• _Materials provided_:
= = = = = = =
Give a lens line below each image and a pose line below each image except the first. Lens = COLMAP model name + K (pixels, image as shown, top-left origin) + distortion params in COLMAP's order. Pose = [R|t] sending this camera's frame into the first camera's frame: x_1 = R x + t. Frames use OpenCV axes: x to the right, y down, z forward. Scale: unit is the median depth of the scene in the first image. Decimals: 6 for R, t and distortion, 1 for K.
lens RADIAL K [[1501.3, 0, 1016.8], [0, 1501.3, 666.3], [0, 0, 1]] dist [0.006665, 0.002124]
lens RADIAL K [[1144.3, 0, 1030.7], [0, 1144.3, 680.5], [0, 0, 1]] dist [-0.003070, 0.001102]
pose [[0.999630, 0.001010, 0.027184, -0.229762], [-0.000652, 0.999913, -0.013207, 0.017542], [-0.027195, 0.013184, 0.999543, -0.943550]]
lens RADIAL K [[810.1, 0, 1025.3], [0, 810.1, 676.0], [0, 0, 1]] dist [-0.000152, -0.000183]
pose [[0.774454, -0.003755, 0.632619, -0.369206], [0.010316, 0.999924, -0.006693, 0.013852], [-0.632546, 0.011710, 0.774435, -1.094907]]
= = = = = = =
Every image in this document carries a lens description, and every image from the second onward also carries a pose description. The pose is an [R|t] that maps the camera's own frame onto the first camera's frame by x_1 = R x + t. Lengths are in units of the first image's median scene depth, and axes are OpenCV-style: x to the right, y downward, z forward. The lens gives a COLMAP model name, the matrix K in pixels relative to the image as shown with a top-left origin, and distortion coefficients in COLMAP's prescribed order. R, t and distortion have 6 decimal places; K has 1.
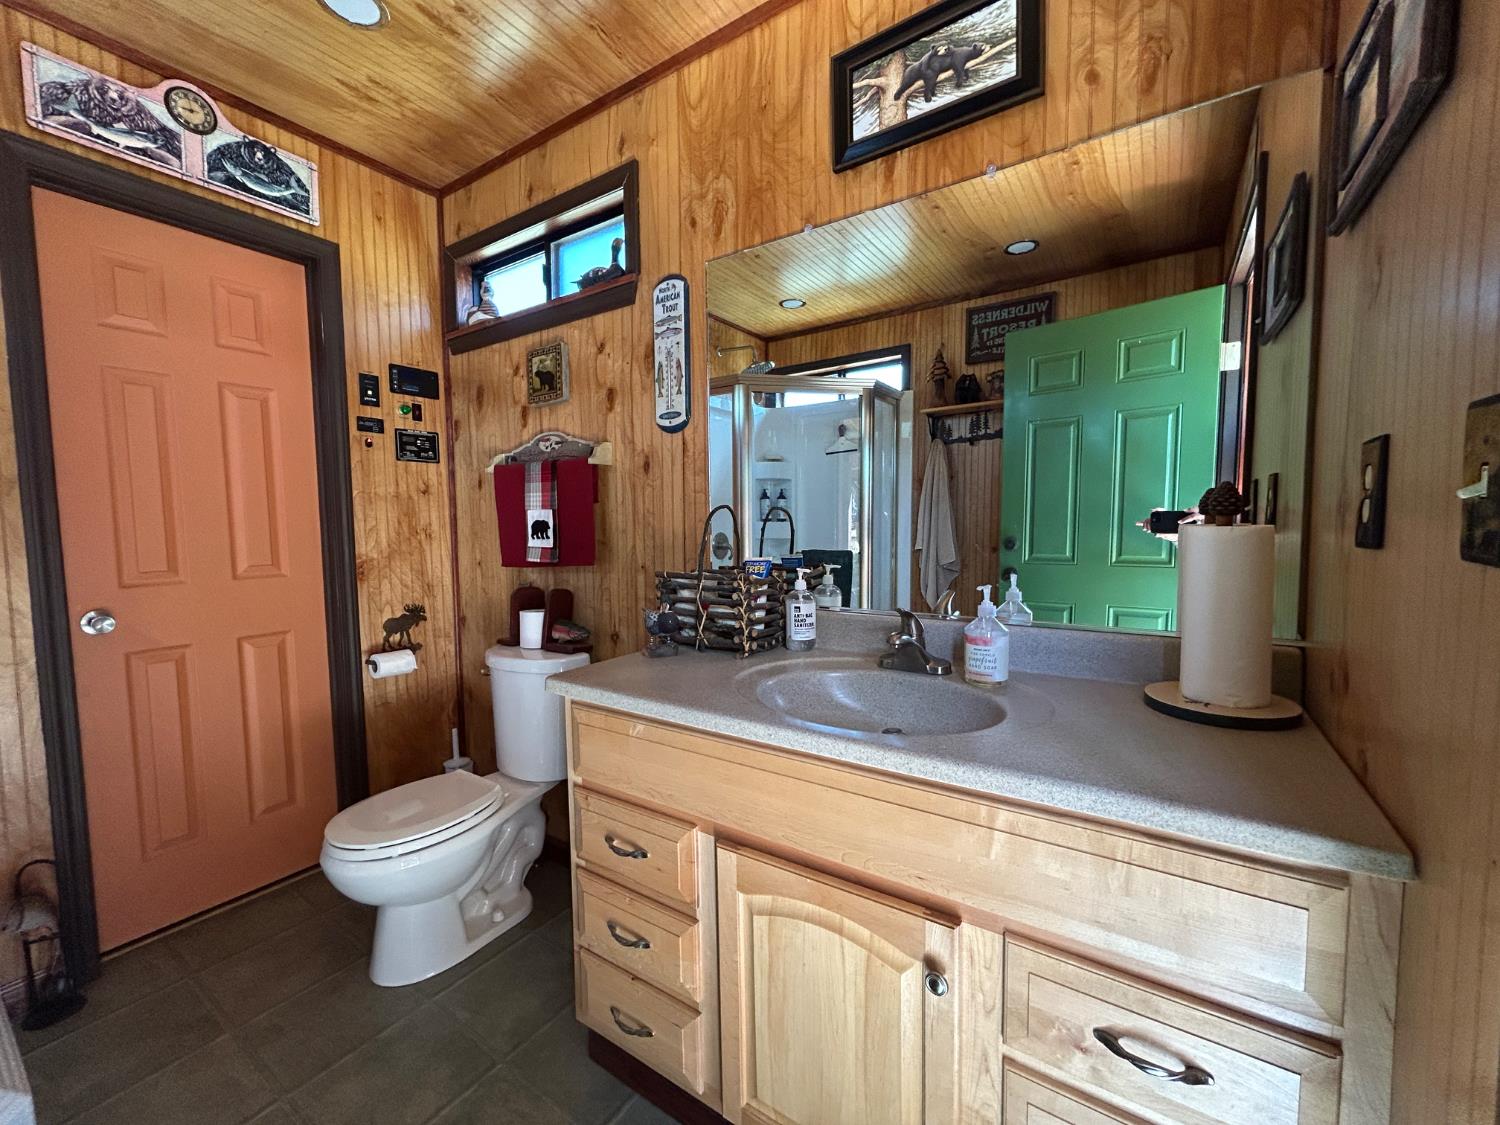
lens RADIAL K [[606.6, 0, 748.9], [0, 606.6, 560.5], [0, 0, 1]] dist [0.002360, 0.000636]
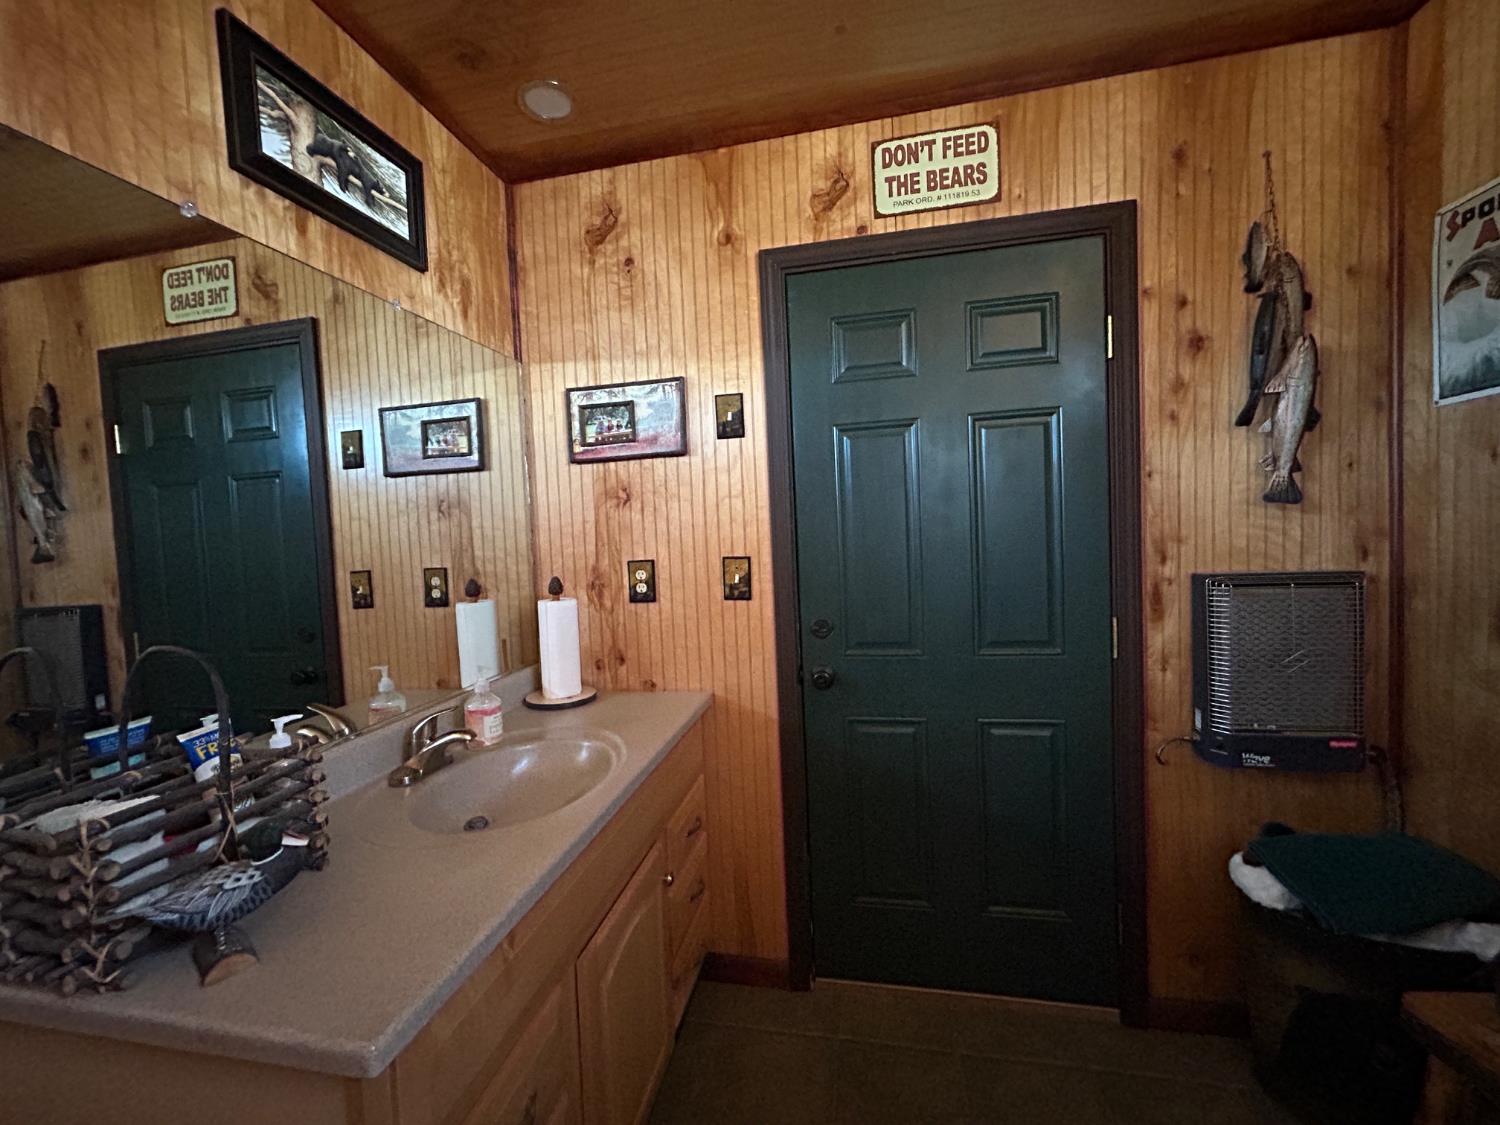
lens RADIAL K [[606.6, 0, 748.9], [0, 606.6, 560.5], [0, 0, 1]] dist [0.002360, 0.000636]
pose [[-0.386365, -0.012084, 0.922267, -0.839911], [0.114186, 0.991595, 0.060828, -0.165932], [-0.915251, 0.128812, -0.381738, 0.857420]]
= = = = = = =
• _What you have to do_: Reproduce the lines from the one containing "Every image in" up to and including the one containing "0.128812, -0.381738, 0.857420]]", without the pictures.

• _Exercise answer_:
Every image in this document carries a lens description, and every image from the second onward also carries a pose description. The pose is an [R|t] that maps the camera's own frame onto the first camera's frame by x_1 = R x + t. Lengths are in units of the first image's median scene depth, and axes are OpenCV-style: x to the right, y downward, z forward. The lens gives a COLMAP model name, the matrix K in pixels relative to the image as shown with a top-left origin, and distortion coefficients in COLMAP's prescribed order. R, t and distortion have 6 decimal places; K has 1.
lens RADIAL K [[606.6, 0, 748.9], [0, 606.6, 560.5], [0, 0, 1]] dist [0.002360, 0.000636]
lens RADIAL K [[606.6, 0, 748.9], [0, 606.6, 560.5], [0, 0, 1]] dist [0.002360, 0.000636]
pose [[-0.386365, -0.012084, 0.922267, -0.839911], [0.114186, 0.991595, 0.060828, -0.165932], [-0.915251, 0.128812, -0.381738, 0.857420]]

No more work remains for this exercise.